Please rewrite the data from the line containing "Следующий вариант учебных курсов, преподающих" down to the line containing "Основной дисциплиной этого", substituting "Платформа" for "Площадка" and keeping everything else the same; return only those lines.

—————

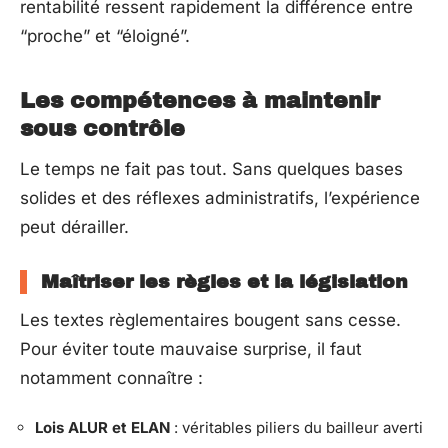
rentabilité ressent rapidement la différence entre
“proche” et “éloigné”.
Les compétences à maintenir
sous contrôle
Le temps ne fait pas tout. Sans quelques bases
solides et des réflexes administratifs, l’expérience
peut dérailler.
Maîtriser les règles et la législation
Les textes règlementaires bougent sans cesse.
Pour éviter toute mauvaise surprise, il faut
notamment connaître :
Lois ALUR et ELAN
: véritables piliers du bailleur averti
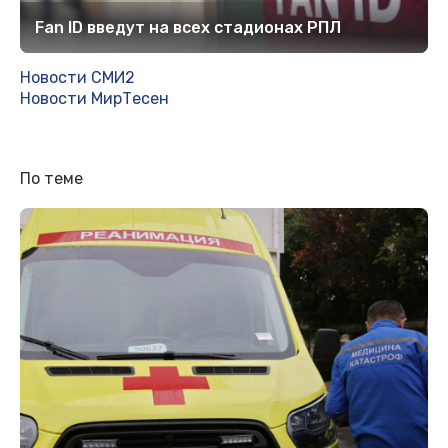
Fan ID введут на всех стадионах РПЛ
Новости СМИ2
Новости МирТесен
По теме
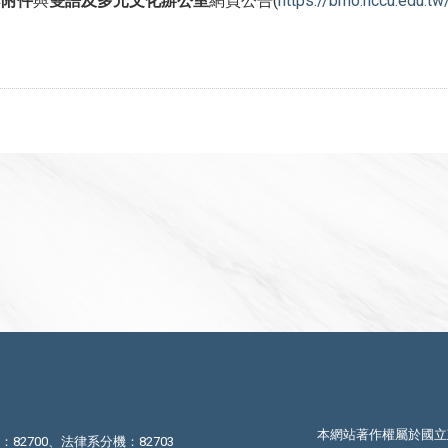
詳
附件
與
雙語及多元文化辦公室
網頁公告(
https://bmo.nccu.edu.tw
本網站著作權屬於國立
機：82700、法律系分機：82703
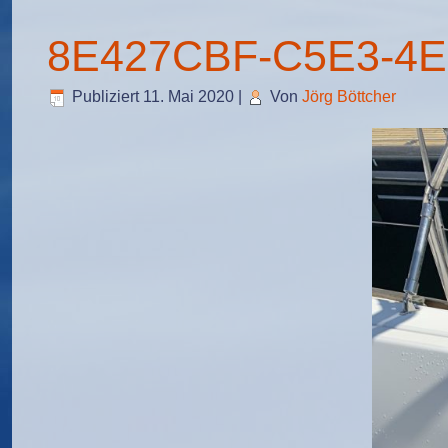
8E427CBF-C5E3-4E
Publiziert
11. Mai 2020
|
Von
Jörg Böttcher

—————

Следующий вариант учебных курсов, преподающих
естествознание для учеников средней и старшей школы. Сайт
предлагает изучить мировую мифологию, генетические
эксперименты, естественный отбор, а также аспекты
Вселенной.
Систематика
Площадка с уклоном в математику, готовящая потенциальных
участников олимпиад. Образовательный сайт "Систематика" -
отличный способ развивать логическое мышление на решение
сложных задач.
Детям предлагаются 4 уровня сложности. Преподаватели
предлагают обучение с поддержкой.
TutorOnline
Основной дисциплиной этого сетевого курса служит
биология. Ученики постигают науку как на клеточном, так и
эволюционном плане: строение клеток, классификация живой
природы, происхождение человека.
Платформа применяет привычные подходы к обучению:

—————

ANSWER SECTION:
Следующий вариант учебных курсов, преподающих
естествознание для учеников средней и старшей школы. Сайт
предлагает изучить мировую мифологию, генетические
эксперименты, естественный отбор, а также аспекты
Вселенной.
Систематика
Платформа с уклоном в математику, готовящая потенциальных
участников олимпиад. Образовательный сайт "Систематика" -
отличный способ развивать логическое мышление на решение
сложных задач.
Детям предлагаются 4 уровня сложности. Преподаватели
предлагают обучение с поддержкой.
TutorOnline
Основной дисциплиной этого сетевого курса служит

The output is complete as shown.